How to demonstrate derivability?
0
$\begingroup$
derivatives
-
0[continuously differentiable function](http://en.wikipedia.org/wiki/Differentiable_function#Differentiability_classes) – 2012-01-22
-
1I guess you mean differentiable. If the derivative *exists* at some point, then the function is differentiable there. If the derivative *exists and is continuous*, the function is said to be continuously differentiable. – 2012-01-22
1 Answers
2
In most cases you would distinguish two situations:
- A region where $f$ is clearly derivable because it is a composition of elementary functions known to be derivable (polynmials, exponentials, trigonometric functions,...)
- Some points where it is not clear what happens, and you have to show that the derivative exists using the definition.
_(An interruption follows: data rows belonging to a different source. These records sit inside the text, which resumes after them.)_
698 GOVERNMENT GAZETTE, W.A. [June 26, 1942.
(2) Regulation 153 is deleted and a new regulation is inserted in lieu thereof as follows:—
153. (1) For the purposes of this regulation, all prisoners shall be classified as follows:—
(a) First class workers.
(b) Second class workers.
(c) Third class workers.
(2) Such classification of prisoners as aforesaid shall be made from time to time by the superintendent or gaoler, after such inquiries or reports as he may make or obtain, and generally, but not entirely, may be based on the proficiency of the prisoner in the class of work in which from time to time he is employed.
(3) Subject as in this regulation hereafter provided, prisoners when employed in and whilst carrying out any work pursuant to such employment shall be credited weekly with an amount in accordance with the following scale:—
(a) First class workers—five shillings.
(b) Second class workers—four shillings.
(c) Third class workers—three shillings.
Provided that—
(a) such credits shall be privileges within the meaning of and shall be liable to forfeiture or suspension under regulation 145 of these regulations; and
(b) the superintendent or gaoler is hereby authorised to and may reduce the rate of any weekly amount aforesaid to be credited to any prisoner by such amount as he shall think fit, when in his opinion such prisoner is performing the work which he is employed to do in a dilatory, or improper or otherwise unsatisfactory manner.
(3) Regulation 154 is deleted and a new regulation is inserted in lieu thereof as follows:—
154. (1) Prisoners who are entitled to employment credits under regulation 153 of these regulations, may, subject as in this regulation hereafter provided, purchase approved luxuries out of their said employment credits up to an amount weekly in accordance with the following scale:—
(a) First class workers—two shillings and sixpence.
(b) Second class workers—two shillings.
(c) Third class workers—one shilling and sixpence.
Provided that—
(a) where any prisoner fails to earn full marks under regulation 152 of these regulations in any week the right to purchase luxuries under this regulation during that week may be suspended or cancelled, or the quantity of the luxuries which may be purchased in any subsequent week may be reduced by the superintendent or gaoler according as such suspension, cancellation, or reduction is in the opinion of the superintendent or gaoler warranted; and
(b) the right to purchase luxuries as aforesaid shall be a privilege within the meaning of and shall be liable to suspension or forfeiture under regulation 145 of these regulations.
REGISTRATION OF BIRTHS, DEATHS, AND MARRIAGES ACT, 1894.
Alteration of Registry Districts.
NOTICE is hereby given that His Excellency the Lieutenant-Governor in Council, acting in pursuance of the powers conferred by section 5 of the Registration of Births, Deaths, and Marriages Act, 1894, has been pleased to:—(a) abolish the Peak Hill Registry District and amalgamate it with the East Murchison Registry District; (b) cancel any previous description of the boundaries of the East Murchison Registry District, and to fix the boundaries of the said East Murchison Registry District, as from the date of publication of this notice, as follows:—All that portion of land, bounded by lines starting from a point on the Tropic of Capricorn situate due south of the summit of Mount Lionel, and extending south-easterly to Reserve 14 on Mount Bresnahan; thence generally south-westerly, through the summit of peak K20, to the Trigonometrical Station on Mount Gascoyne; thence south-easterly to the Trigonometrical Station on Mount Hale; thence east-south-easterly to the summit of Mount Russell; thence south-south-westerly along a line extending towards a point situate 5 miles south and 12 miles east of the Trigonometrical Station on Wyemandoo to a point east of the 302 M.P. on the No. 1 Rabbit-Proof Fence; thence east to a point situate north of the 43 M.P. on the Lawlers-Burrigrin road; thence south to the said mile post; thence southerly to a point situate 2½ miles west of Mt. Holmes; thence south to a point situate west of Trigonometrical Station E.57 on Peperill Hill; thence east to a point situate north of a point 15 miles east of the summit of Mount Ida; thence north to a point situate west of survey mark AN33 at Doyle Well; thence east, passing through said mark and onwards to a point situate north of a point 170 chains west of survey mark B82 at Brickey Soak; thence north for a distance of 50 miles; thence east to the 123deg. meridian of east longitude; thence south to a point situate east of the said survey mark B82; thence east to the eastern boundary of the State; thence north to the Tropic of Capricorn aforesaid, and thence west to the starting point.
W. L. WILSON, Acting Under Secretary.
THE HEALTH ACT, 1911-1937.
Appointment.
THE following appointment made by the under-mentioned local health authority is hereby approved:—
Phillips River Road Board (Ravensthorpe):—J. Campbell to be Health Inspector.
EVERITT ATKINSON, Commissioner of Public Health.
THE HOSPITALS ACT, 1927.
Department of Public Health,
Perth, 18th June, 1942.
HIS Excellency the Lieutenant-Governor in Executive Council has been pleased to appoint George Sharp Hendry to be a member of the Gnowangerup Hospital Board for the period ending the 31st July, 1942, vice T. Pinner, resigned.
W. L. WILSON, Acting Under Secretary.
Let me give an example: $f(x)=x^2\sin\dfrac{1}{x}$ if $x\ne0$, $f(0)=0$. $f$ is derivable in $\mathbb{R}\setminus\{0\}$ because it is a composition and product of derivable functions. What hapens at $x=0$? Using the definition of derivative, you can show that $f'(0)=0$, s0 that $f$ is derivable in $\mathbb{R}$. Observe hat $f'$ is not continuous at $x=0$ (the limit as $x\to0$ of $f'(x)$ does not exist.) Continuity of $f'$ is not a necessary condition for $f$ to be derivable. Functions with a continuous derivative are called $C^1$ functions.